Jobineries

Blogue de Gilles G. Jobin, Gatineau, Québec.

dimanche 9 septembre 2012

De toutes les Paroisses, page 6

Dans mille circonstances, il y a souvent beaucoup d'esprit à ne rien faire.

J'aime le pas ferme et l'esprit d'aplomb.

On méprise un menteur ; on se moque d'un vaniteux; quand on n'est pas obligé de faire sa cuisine on tolère un gourmand.

On a toujours besoin de tourner la page : preuve d'insatisfaction.

Des désirs vaincus ne savent pas se taire et deviennent facilement hargneux.

La force de la mesure est dans son invariabilité.

Autrefois la femme aimait le nid pour y rester, maintenant elle l'aime pour en sortir.

Anne Barratin, De toutes les Paroisses, Ed. Lemerre, Paris, 1913

Miette 69 : Chacun son métier, les vaches seront bien gardées

La modestie

Chacun son métier,
Les vaches seront bien gardées.

Sommaire. - Singulière illusion. - Indéracinable habitude. - Où la vache fait son apparition.

Bien des gens s'imaginent que s'ils ne parlaient pas de ce qu'ils ignorent ou s'ils ne se mêlaient que de ce qui les regarde, la terre cesserait de tourner. Je suis désolé de les contrarier, mais ils sont plongés dans la plus profonde erreur; la terre continuerait d'évoluer beaucoup mieux même et plus régulièrement.

Mais voilà! faites-leur donc comprendre qu'on ne fait bien que ce qu'on sait, et qu'il est sage de ne s'occuper que de ce qui vous concerne.

Ce n'est pas faute cependant qu'on le leur ai dit et redit sur tous les tons depuis que le monde est monde.

Ne sutor ultra crepidam ! criait-on à Rome ; « que le cordonnier ne s'occupe que de la chaussure ! »

Quamquisque norit artem, in hac se exerceat, conseillait Cicéron; « que chacun fasse le métier qu'il connaît. »

Equus in quadrigïs, bos in aratro ; « la place du cheval à la voiture, celle du boeuf à la charrue. »

Ramenant la même idée à ceux qui se piquent de littérature ou de poésie, Boileau leur glisse à l'oreille :

Soyez plutôt maçon si c'est votre talent,
Ouvrier estimé dans un art nécessaire
Qu'écrivain du commun ou poète vulgaire.1

En un mot : Que chacun se borne à son métier et les vaches seront bien gardées.

Vous demandez ce que les vaches viennent faire en l'occurrence.

C'est Florian, qui, pour fixer dans l'esprit cette utile recommandation, a eu l'heureuse idée de les faire figurer dans un apologue que je vais vous conter :

Un chasseur, fatigué de courir inutilement après un chevreuil, rencontra Colin, le vacher, qui lui dit :

... Si vous êtes las,
Reposez-vous, gardez mes vaches à ma place,
Et j'irai faire votre chasse.

Le Nemrod consent, donne fusil et chien à l'inexpérimenté Colin qui, le chevreuil à peine entrevu, ne fait ni une ni deux, tire, manque la bête et tue le chien.

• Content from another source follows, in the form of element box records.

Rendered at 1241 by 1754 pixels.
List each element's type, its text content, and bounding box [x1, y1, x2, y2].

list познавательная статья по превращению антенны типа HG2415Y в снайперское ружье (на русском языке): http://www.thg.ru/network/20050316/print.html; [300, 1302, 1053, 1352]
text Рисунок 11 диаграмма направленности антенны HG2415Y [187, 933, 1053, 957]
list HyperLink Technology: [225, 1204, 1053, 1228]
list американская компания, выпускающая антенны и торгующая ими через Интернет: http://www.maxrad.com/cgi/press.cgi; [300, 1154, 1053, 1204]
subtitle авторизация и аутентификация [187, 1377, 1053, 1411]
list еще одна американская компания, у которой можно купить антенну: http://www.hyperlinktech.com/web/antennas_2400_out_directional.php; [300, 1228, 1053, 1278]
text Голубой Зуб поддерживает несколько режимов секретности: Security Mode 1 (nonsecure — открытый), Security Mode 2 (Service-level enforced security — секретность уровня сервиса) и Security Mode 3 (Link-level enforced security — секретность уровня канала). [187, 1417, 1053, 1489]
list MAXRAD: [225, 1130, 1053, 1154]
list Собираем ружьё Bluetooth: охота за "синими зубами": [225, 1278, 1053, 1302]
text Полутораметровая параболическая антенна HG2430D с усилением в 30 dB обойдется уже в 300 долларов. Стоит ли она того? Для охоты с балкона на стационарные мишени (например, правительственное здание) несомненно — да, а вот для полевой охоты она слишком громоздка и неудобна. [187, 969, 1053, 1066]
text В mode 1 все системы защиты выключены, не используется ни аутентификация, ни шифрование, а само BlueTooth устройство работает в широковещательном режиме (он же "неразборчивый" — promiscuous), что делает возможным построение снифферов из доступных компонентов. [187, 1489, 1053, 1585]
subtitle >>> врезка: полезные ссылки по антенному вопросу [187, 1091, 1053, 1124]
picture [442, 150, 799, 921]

Il revient à son pré ; deux surprises l'attendent : le chasseur endormi et ses vaches... envolées.

Colin retourne chez son père
Et lui conte en tremblant l'affaire.
Celui-ci, saisissant un bâton de cormier,
Corrige son cher fils et ses folles idées.
Puis lui dit : « Chacun son métier,
Les vaches seront bien gardées »
.2

Voilà pourquoi je vous avais parlé de vaches; nos pères y avaient également fait allusion avant Florian :

Qui se mesle d'autruy mestier
Il trait sa vache en un panier.

Les Anglais emploient une figure analogue pour exprimer la même idée :

« S'entremettre pour affaire d'autrui, c'est traire sa vache en un tamis. »

Procédé peu pratique, en effet, pour récolter son lait; on ne doit être encombré de beurre ni de fromage.


1 Boileau, Art poétique, chant IV, vers 25 et s.
2 Florian, Le Vacher et le Garde-chasse, livre I, fable 12.

Émile Genest, Miettes du passé, Collection Hetzel, 1913. Voir la note du transcripteur.